P.379Fetal Acetylcholine Receptor Inactivation Syndrome (FARIS): A Potentially Treatable Autoimmune Disorder Mimicking a Wide Range of Genetic Neuromuscular Conditions

Fetal acetylcholine receptor inactivation syndrome (FARIS) is due to in utero exposure to maternal antibodies targeting the fetal acetylcholine receptor (AChR) α subunit, and characterized by myopathic features persisting beyond 3 months of age. Here we report 18 new FARIS cases from 14 families.
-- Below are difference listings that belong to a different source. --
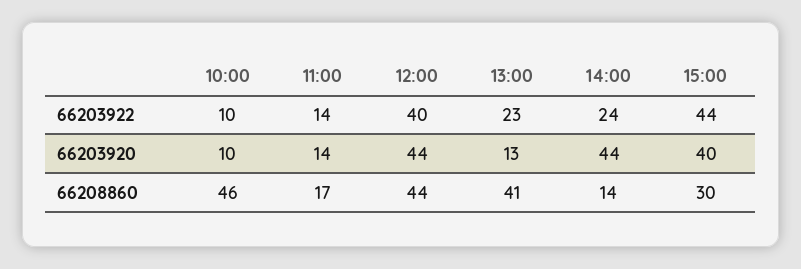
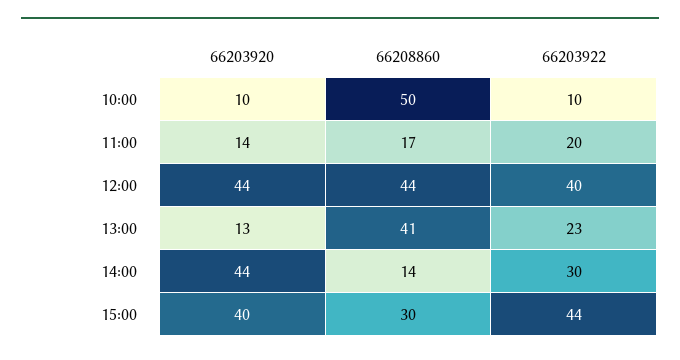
  {
    "10:00": {
      "66203922": 10,
      "66203920": 10,
-     "66208860": 46
+     "66208860": 50
    },
    "11:00": {
-     "66203922": 14,
+     "66203922": 20,
      "66203920": 14,
      "66208860": 17
    },
    "12:00": {
      "66203922": 40,
      "66203920": 44,
      "66208860": 44
    },
    "13:00": {
      "66203922": 23,
      "66203920": 13,
      "66208860": 41
    },
    "14:00": {
-     "66203922": 24,
+     "66203922": 30,
      "66203920": 44,
      "66208860": 14
    },
    "15:00": {
      "66203922": 44,
      "66203920": 40,
      "66208860": 30
    }
  }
In 10/18 pregnancies there was no preceding maternal MG diagnosis. Resuscitation at birth was required in 13/18 cases. Two infants with arthrogryposis multiplex congenita (AMC) died in infancy. Surviving cases showed marked hypotonia (n=16), facial weakness (n=16), contractures (n=11), respiratory and bulbar impairment requiring at least intermittent ventilation, and nasogastric tube/PEG-feeding (n=16). Most patients improved over time, acquiring ambulation and speech, however, facial and bulbar symptoms, velopharyngeal incompetence and motor delay were common residual features. Novel associations included intellectual impairment, diaphragmatic paresis (n=6), hearing impairment (n=3) pyloric stenosis (n=2), and cryptorchidism (in 4/10 males). Oral Salbutamol proved an effective therapy (n=6 cases) whilst other MG treatments had little or no effect. This is the largest series of FARIS reported to date, expanding the phenotypic spectrum of this probably under-recognized condition. The diagnosis requires a high degree of suspicion, particularly in the offspring of still asymptomatic mothers, where other neuromuscular disorders may initially be suspected. Apart from the most severe cases, the majority improve over time, with a typical combination of residual symptoms. Novel associations implicate antibody-mediated mechanisms in features such as sensorineural deafness where those have not been previously suspected. Severity correlates to timing and intensity of maternal treatment during pregnancy, emphasizing the importance of correct diagnosis with a view to reducing maternal antibody load and improving outcome in subsequent pregnancies. Salbutamol therapy should be considered.